— TASK ITEM —
An exact transcription of the lines from the one holding "Cependant, même s'il est vrai que cela prive" to the end of the entries below, and nothing more, is the required answer. Please omit the pictures.

— Saved entries —
Segment Open

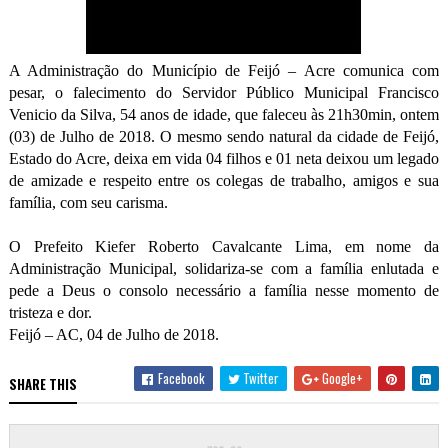
A Administração do Município de Feijó – Acre comunica com
pesar, o falecimento do Servidor Público Municipal Francisco
Venicio da Silva, 54 anos de idade, que faleceu às 21h30min, ontem
(03) de Julho de 2018. O mesmo sendo natural da cidade de Feijó,
Estado do Acre, deixa em vida 04 filhos e 01 neta deixou um legado
de amizade e respeito entre os colegas de trabalho, amigos e sua
família, com seu carisma.
O Prefeito Kiefer Roberto Cavalcante Lima, em nome da
Administração Municipal, solidariza-se com a família enlutada e
pede a Deus o consolo necessário a família nesse momento de
tristeza e dor.
Feijó – AC, 04 de Julho de 2018.
Facebook
Twitter
Google+
SHARE THIS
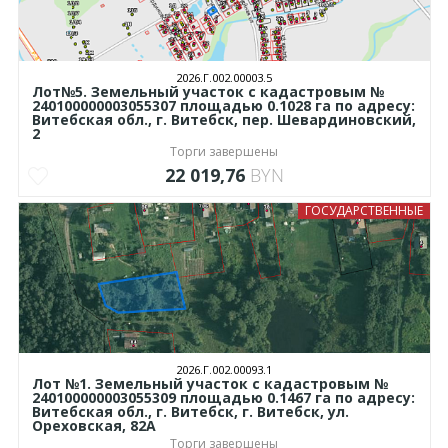
2026.Г.002.00003.5
Лот№5. Земельный участок с кадастровым №
240100000003055307 площадью 0.1028 га по адресу:
Витебская обл., г. Витебск, пер. Шевардиновский,
2
Торги завершены
22 019,76
BYN
ГОСУДАРСТВЕННЫЕ
2026.Г.002.00093.1
Лот №1. Земельный участок с кадастровым №
240100000003055309 площадью 0.1467 га по адресу:
Витебская обл., г. Витебск, г. Витебск, ул.
Ореховская, 82А
Торги завершены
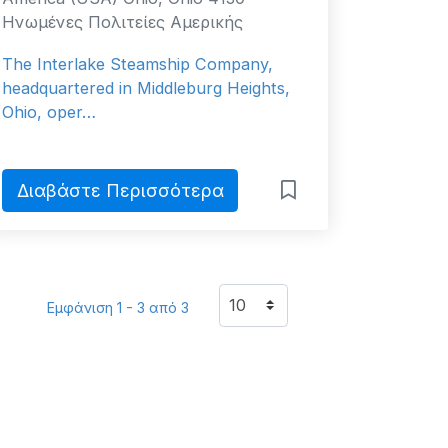
Ηνωμένες Πολιτείες Αμερικής
The Interlake Steamship Company,
headquartered in Middleburg Heights,
Ohio, oper…
Διαβάστε Περισσότερα
Εμφάνιση 1 - 3 από 3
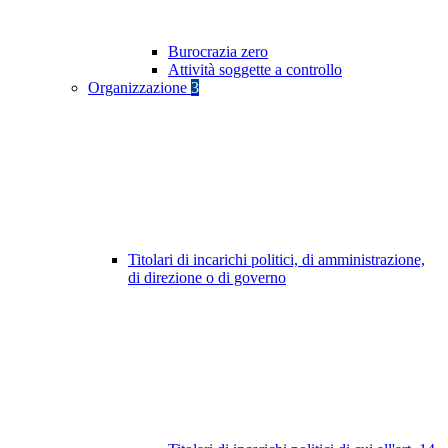
Burocrazia zero
Attività soggette a controllo
Organizzazione
3
Titolari di incarichi politici, di amministrazione,
di direzione o di governo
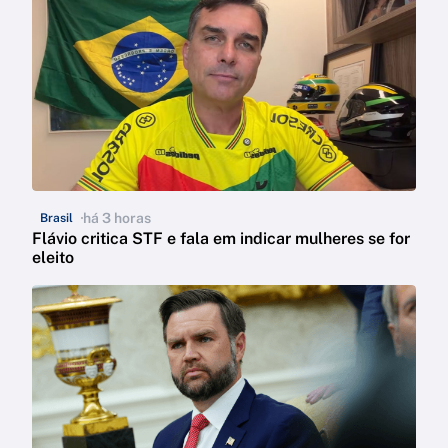
há 3 horas
Brasil
Flávio critica STF e fala em indicar mulheres se for
eleito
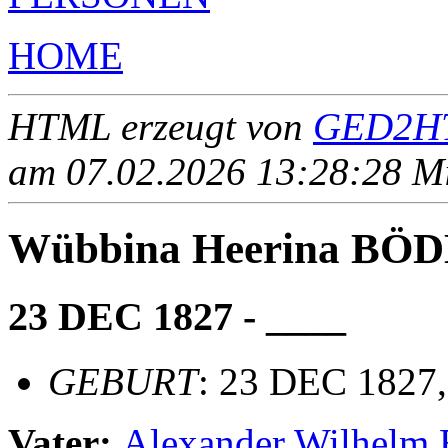
HOME
HTML erzeugt von
GED2HT
am 07.02.2026 13:28:28 Mit
Wübbina Heerina BÖ
23 DEC 1827 - ____
GEBURT
: 23 DEC 1827
Vater:
Alexander Wilhel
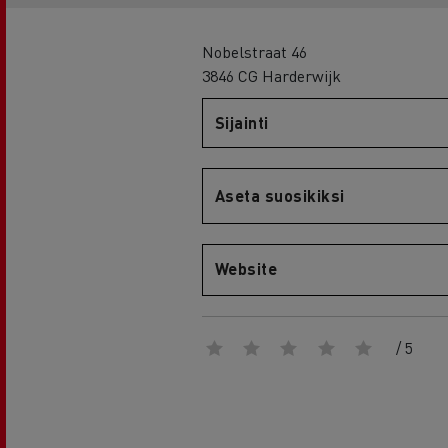
RENAULT TRUCKS E-Tech D Wide
Nobelstraat 46
3846 CG Harderwijk
Sijainti
Aseta suosikiksi
Website
/ 5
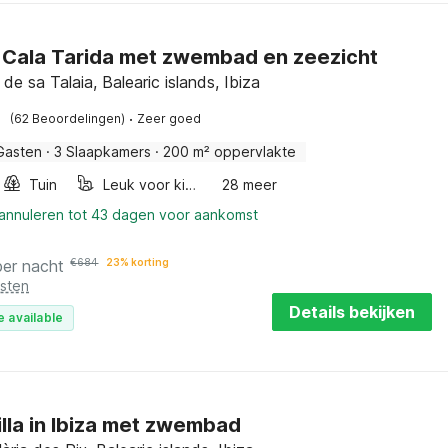
in Cala Tarida met zwembad en zeezicht
de sa Talaia, Balearic islands, Ibiza
·
(62 Beoordelingen)
Zeer goed
Gasten
·
3 Slaapkamers
·
200 m² oppervlakte
Tuin
Leuk voor kinderen
28 meer
 annuleren tot 43 dagen voor aankomst
per nacht
€
684
23% korting
osten
Details bekijken
e available
illa in Ibiza met zwembad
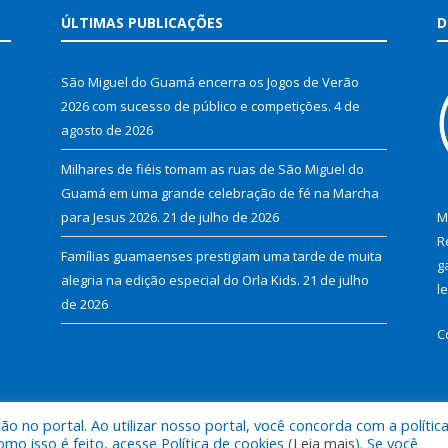
ÚLTIMAS PUBLICAÇÕES
D
São Miguel do Guamá encerra os Jogos de Verão
2026 com sucesso de público e competições.
4 de
agosto de 2026
Milhares de fiéis tomam as ruas de São Miguel do
Guamá em uma grande celebração de fé na Marcha
para Jesus 2026.
21 de julho de 2026
M
R
Famílias guamaenses prestigiam uma tarde de muita
g
alegria na edição especial do Orla Kids.
21 de julho
l
de 2026
C
 no portal. Ao utilizar nosso portal, você concorda com a polític
al de São Miguel do Guamá.
Mapa do Si
 isso é feito, acesse Política de cookies (
Leia mais
). Se você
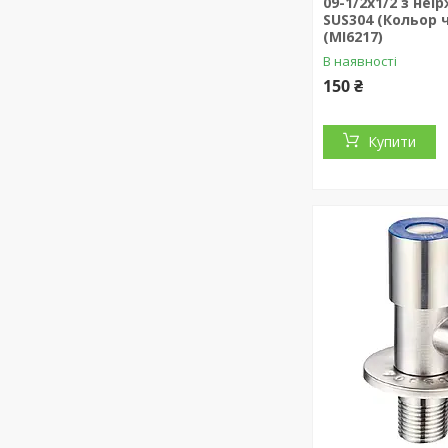
09-1/2x1/2 з неір
SUS304 (Кольор 
(MI6217)
В наявності
150 ₴
Купити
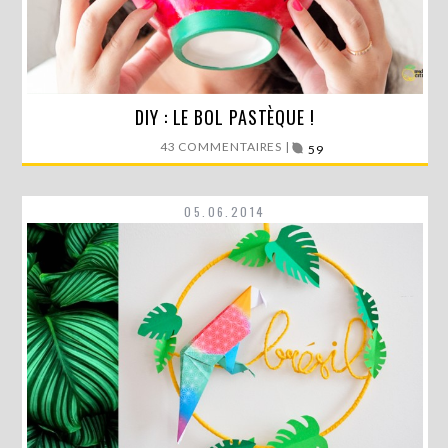
Après le tote bag, les chaussures, les pots, la robe…
DIY : LE BOL PASTÈQUE !
Voici…
43 COMMENTAIRES |
59
LIRE LA SUITE
05.06.2014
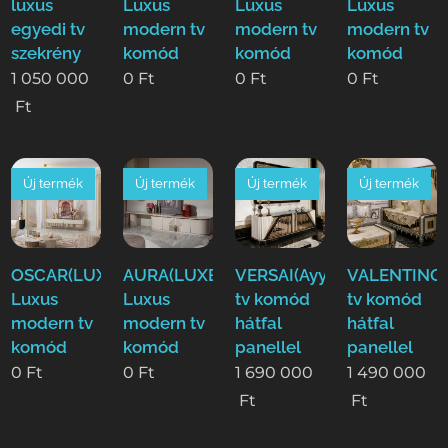
luxus
Luxus
Luxus
Luxus
egyedi tv
modern tv
modern tv
modern tv
szekrény
komód
komód
komód
1 050 000
0
Ft
0
Ft
0
Ft
Ft
Új termék
Új termék
Új termék
Új termék
OSCAR(LUXE)
AURA(LUXE)
VERSAI(Ayy)
VALENTINO(
Luxus
Luxus
tv komód
tv komód
modern tv
modern tv
hátfal
hátfal
komód
komód
panellel
panellel
0
Ft
0
Ft
1 690 000
1 490 000
Ft
Ft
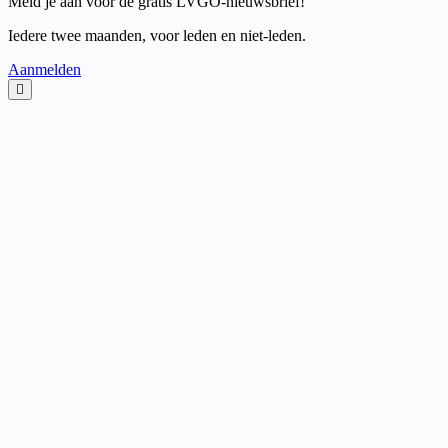
Meld je aan voor de gratis LVGO-nieuwsbrief!
Iedere twee maanden, voor leden en niet-leden.
Aanmelden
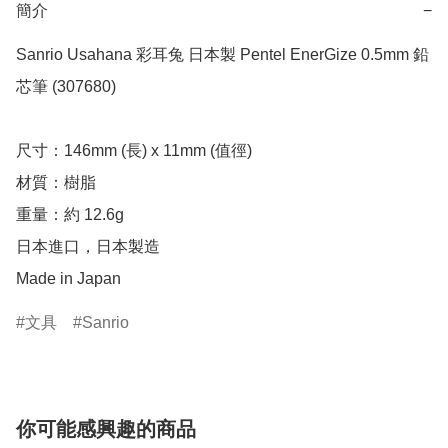
簡介
−
Sanrio Usahana 彩耳兔 日本製 Pentel EnerGize 0.5mm 鉛
芯筆 (307680)

尺寸：146mm (長) x 11mm (值徑)

材質：樹脂

重量：約 12.6g

日本進口，日本製造

Made in Japan
文具
Sanrio
你可能感興趣的商品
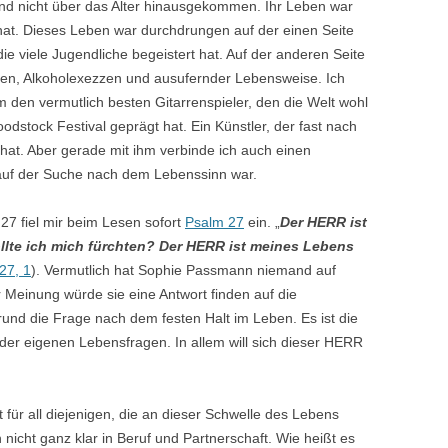
ind nicht über das Alter hinausgekommen. Ihr Leben war
hat. Dieses Leben war durchdrungen auf der einen Seite
ie viele Jugendliche begeistert hat. Auf der anderen Seite
gen, Alkoholexezzen und ausufernder Lebensweise. Ich
em den vermutlich besten Gitarrenspieler, den die Welt wohl
dstock Festival geprägt hat. Ein Künstler, der fast nach
hat. Aber gerade mit ihm verbinde ich auch einen
auf der Suche nach dem Lebenssinn war.
 27 fiel mir beim Lesen sofort
Psalm 27
ein. „
Der HERR ist
llte ich mich fürchten? Der HERR ist meines Lebens
27, 1
). Vermutlich hat Sophie Passmann niemand auf
Meinung würde sie eine Antwort finden auf die
Grund die Frage nach dem festen Halt im Leben. Es ist die
er eigenen Lebensfragen. In allem will sich dieser HERR
 für all diejenigen, die an dieser Schwelle des Lebens
 nicht ganz klar in Beruf und Partnerschaft. Wie heißt es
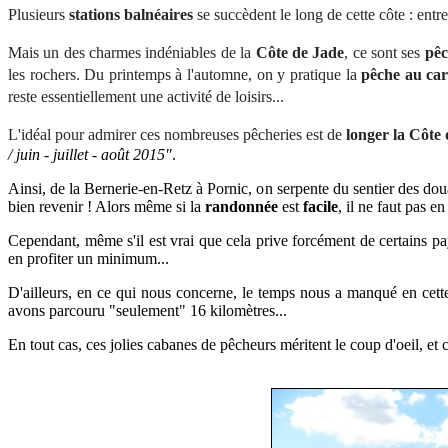
Plusieurs
stations balnéaires
se succèdent le long de cette côte : entr
Mais un des charmes indéniables de la
Côte de Jade
, ce sont ses
pêc
les rochers. Du printemps à l'automne, on y pratique la
pêche au car
reste essentiellement une activité de loisirs...
L'idéal pour admirer ces nombreuses pêcheries est de
longer la Côte
/ juin - juillet - août 2015"
.
Ainsi, de la Bernerie-en-Retz à Pornic, on serpente du sentier des douan
bien revenir ! Alors même si la
randonnée
est
facile
, il ne faut pas e
Cependant, même s'il est vrai que cela prive
forcément
de certains pa
en profiter un minimum...
D'ailleurs, en ce qui nous concerne, le temps nous a manqué en cette
avons parcouru "seulement" 16 kilomètres...
En tout cas, ces jolies cabanes de pêcheurs méritent le coup d'oeil, et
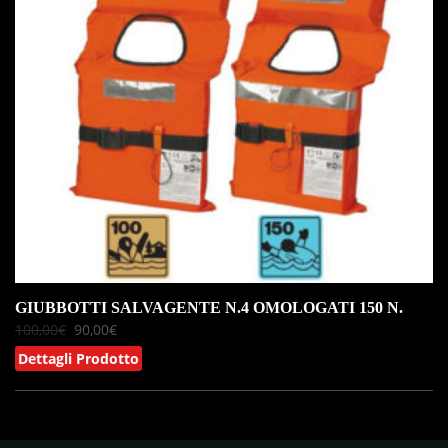
IN OFFERTA!
GIUBBOTTI SALVAGENTE N.4 OMOLOGATI 150 N.
100,00
€
90,00
€
Dettagli Prodotto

Segment Closed

— TASK OUTPUT —
Cependant, même s'il est vrai que cela prive
forcément
de certains pa
en profiter un minimum...
D'ailleurs, en ce qui nous concerne, le temps nous a manqué en cette
avons parcouru "seulement" 16 kilomètres...
En tout cas, ces jolies cabanes de pêcheurs méritent le coup d'oeil, et
IN OFFERTA!
GIUBBOTTI SALVAGENTE N.4 OMOLOGATI 150 N.
100,00
€
90,00
€
Dettagli Prodotto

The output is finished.